Dominance of social and contextual considerations: I cannot help but think that a sociological approach dominates conflict-related MERL and MEAL activity. In Robbers Cave, it was the experimenters who observed a reduction of intergroup hostility, rather than anything being reported by participants. The boys were not aware that an experiment was taking place. Did the boys, or indeed their families, agree that their groups had been created equally? From the boys’ perspectives, how did hostile behaviours build up, were there differences between experiences? What were the perceptions of the camp staff and how did they feel that hostilities had reduced, if indeed they felt they had? Triangulation and a holistic story of change can surely be best informed by transdisciplinary contributions.

Ask more questions

Meaningful participation is not just about inclusivity. It is about ethically and reasonably understanding all necessary dimensions and perspectives of change to tell the story that is needed, properly. MEAL and MERL activity could be much better informed by listening to affected populations, not just in creating context-appropriate, flexible, ethical and transparent methodology, but also in guiding a contextually-relevant conflict-related, trauma-informed approach. This is an important feedback loop, driven by affected populations.
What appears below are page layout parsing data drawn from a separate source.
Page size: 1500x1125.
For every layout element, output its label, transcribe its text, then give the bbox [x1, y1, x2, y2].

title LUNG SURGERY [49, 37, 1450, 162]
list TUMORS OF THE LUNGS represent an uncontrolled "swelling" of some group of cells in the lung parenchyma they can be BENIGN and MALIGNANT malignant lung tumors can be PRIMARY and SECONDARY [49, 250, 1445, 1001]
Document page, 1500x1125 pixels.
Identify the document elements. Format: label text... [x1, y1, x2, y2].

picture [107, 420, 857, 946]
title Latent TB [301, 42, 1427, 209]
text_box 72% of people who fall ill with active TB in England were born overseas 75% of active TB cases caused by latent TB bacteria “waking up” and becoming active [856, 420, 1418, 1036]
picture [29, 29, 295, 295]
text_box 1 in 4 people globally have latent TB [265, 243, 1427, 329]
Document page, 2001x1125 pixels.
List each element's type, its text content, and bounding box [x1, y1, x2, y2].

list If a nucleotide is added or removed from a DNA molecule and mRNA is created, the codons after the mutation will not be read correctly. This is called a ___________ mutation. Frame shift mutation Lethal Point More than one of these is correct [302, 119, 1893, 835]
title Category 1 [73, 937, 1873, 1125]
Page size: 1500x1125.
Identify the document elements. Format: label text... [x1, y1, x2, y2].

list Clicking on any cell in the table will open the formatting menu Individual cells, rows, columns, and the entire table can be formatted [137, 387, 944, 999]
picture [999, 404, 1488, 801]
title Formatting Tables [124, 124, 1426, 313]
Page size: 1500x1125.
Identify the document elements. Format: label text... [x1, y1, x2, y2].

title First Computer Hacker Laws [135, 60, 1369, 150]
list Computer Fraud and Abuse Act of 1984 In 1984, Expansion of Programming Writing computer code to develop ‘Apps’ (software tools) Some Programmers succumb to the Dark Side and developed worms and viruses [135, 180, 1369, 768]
Extending MHPSS approaches to conflict-associated MERL and MEAL activity

The field of Mental Health and Psychosocial Support (MHPSS) in emergencies well utilises psychological methods in approaches to evaluation and research. Indeed, the IASC Common Monitoring and Evaluation Framework for Mental Health and Psychosocial Support in Emergency Settings[5] has been developed specifically for emergency contexts (with applicability to transition phases) for programmes that aim to influence the mental health and psychosocial well-being of others. The

monitoring and evaluation processes involved in MHPSS, including ethical data collection and a set of quantitative and qualitative means of verification tools and approaches, are laid out for all relevant actors and provide strict criteria and standards of ethical and appropriate psychological approaches to measuring and verifying changes. In some cases, psychological follow up support is available, immediately and after activities. Indeed, some MERL and MEAL activities are integrated into therapeutic intervention delivery, when delivered by qualified professionals.

Conclusion

These are just some of the ways that I think psychology can be leveraged in conflict-associated MERL and MEAL activity. I don’t suggest that psychology alone is effective. It is a key element of a transdisciplinary approach.

Humanitarian and development conflict interventions, policies, strategies, projects and programmes intentionally (or unintentionally) affect mental health and psychosocial well-being. Not all such interventions are categorised as MHPSS programmes. MHPSS evaluation approaches emphasise psychological safety and a trauma-informed approach; this is implicit in design. There is a lot of learning to be gathered from MHPSS towards other humanitarian and development MEAL and MERL activities in fragile, conflict-affected, and violent settings.  MEAL and MERL activities in fragile, conflict-affected, and violent settings need to be conflict and trauma responsive. I think that psychological theory and practice could provide much more assistance in humanitarian and development spaces.